Selected excerpt —
[BEGIN]
Combined Histogram and Density Plots

FlowCal also includes “complex plot” functions, which produce their own figure and a set of axes, and use simple matplotlib or FlowCal plotting functions to populate them.

In particular, FlowCal.plot.density_and_hist() uses FlowCal.plot.hist1d() and FlowCal.plot.density2d() to produce a combined density plot/histogram that allow the user to quickly see information about one sample. For example, let’s plot the FSC and SSC channels in a density plot, and the FL1 channel in a histogram. In the following, density_params and hist_params are dictionaries that are directly passed to FlowCal.plot.hist1d() and FlowCal.plot.density2d() as keyword arguments.

>>> FlowCal.plot.density_and_hist(s,
...                               density_channels=['FSC', 'SSC'],
...                               density_params={'mode':'scatter'},
...                               hist_channels=['FL1'])
[END]
Extracted data —
[BEGIN]
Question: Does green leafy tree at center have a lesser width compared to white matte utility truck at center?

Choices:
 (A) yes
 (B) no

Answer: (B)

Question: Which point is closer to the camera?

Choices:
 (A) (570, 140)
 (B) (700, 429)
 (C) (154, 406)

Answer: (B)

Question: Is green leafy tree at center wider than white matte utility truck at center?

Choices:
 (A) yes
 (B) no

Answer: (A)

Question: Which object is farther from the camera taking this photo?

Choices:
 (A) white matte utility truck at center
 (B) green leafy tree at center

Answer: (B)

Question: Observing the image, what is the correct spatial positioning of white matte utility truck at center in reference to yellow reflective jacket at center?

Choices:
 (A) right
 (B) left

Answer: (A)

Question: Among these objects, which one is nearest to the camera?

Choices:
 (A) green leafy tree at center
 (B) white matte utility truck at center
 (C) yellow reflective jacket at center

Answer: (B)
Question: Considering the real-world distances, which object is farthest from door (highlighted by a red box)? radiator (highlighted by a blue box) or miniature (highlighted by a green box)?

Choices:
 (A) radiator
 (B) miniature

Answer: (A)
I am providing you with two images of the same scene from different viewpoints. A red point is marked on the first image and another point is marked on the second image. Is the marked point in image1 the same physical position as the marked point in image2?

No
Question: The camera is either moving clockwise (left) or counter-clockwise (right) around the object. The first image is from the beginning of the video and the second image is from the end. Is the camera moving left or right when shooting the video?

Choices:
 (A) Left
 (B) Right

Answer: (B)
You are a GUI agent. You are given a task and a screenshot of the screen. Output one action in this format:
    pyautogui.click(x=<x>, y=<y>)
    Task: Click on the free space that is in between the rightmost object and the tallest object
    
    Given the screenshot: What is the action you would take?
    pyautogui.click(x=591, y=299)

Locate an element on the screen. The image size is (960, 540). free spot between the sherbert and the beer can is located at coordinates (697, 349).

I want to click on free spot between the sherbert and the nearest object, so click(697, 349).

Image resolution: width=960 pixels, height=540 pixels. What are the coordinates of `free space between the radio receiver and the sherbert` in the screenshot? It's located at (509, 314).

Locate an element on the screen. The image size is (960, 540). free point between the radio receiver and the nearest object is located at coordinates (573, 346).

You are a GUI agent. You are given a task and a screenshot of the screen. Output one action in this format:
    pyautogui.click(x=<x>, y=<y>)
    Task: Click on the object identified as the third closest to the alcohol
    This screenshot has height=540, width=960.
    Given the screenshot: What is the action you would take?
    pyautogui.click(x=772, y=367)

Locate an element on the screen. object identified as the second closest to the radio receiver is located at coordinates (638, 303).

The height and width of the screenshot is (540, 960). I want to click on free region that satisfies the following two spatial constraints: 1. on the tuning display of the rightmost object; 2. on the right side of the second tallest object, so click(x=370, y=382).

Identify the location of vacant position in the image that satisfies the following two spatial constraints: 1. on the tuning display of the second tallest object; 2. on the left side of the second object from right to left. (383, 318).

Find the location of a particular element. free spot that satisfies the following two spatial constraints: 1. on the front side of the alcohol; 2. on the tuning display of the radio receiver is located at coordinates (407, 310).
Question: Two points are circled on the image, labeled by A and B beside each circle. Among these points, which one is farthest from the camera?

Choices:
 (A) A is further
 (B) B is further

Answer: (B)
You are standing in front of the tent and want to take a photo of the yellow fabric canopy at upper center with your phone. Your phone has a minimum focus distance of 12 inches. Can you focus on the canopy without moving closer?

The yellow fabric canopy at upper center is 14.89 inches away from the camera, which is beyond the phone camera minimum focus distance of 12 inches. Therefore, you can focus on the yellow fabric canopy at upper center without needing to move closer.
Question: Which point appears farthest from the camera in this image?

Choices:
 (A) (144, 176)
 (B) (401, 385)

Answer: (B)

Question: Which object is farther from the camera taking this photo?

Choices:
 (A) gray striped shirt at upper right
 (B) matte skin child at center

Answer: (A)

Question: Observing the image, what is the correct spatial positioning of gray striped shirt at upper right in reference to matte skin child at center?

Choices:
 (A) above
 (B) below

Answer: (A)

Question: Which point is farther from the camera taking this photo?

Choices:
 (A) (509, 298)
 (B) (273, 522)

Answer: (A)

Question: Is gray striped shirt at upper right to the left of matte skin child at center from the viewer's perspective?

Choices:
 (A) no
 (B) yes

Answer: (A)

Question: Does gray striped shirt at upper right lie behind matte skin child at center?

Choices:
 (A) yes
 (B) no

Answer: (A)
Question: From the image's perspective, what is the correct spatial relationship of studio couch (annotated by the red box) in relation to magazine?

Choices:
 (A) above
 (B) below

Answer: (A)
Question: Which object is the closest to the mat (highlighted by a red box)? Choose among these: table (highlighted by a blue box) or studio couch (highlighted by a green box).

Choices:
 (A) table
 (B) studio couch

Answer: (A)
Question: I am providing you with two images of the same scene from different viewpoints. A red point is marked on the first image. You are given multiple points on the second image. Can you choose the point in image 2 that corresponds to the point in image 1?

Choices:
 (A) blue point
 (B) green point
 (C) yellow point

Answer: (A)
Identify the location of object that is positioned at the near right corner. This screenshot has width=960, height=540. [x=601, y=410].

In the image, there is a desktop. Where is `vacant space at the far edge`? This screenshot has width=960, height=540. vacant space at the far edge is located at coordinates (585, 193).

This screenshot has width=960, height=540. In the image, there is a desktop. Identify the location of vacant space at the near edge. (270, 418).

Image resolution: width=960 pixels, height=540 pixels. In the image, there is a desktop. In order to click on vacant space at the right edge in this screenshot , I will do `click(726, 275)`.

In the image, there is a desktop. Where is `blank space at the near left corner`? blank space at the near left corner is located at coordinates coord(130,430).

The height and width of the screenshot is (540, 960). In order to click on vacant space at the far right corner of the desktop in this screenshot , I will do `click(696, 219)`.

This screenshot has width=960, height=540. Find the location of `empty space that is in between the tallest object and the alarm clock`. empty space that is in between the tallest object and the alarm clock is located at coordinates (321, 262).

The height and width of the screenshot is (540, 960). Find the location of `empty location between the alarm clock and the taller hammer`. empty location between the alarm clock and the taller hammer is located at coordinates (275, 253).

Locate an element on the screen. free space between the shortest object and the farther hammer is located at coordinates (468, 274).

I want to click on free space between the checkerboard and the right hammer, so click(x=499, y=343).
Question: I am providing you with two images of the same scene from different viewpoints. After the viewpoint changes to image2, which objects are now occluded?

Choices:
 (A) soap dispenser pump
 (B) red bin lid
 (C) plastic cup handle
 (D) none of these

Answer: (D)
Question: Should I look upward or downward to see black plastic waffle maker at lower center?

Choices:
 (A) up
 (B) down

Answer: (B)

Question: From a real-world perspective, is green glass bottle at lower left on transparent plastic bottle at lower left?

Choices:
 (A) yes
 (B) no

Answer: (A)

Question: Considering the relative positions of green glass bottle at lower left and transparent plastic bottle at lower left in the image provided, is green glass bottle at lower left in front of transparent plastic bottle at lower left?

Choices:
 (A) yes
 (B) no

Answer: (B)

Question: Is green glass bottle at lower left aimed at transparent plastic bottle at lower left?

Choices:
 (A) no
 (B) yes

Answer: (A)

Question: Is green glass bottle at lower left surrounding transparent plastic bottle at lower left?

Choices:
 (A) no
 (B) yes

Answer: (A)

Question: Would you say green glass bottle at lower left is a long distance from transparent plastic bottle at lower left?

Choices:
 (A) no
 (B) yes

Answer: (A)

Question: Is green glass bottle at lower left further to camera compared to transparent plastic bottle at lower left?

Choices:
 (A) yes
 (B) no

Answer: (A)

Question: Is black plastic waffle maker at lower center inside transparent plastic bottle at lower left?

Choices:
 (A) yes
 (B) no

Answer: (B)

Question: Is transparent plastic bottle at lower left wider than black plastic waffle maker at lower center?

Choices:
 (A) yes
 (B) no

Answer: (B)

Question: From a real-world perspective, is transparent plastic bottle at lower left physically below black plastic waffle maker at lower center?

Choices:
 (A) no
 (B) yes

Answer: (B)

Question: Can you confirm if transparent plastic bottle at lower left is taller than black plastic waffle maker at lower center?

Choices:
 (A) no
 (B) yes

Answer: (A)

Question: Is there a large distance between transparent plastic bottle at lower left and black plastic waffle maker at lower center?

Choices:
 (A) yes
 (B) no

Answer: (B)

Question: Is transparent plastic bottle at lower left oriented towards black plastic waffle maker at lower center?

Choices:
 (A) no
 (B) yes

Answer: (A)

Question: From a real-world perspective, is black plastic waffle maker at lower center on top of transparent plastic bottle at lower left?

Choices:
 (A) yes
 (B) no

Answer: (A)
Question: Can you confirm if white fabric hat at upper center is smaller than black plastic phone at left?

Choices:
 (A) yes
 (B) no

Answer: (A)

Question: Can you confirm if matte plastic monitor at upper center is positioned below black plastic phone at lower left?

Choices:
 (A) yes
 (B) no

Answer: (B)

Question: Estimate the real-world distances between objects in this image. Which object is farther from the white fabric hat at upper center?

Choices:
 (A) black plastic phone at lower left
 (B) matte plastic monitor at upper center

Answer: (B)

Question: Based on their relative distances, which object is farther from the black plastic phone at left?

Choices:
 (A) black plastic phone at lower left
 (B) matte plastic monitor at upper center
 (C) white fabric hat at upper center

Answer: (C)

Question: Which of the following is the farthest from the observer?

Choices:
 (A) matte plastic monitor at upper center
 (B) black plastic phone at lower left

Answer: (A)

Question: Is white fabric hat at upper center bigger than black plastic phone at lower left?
[END]
Exercise instructions —
(a) Print the passage from the FlowCal plotting excerpt starting at "FlowCal also includes" and ending at "as keyword arguments.".
(b) According to the FlowCal plotting excerpt, which two functions does FlowCal.plot.density_and_hist() use to produce its combined plot?

Exercise responses —
(a)
FlowCal also includes “complex plot” functions, which produce their own figure and a set of axes, and use simple matplotlib or FlowCal plotting functions to populate them.

In particular, FlowCal.plot.density_and_hist() uses FlowCal.plot.hist1d() and FlowCal.plot.density2d() to produce a combined density plot/histogram that allow the user to quickly see information about one sample. For example, let’s plot the FSC and SSC channels in a density plot, and the FL1 channel in a histogram. In the following, density_params and hist_params are dictionaries that are directly passed to FlowCal.plot.hist1d() and FlowCal.plot.density2d() as keyword arguments.

(b) FlowCal.plot.hist1d() and FlowCal.plot.density2d()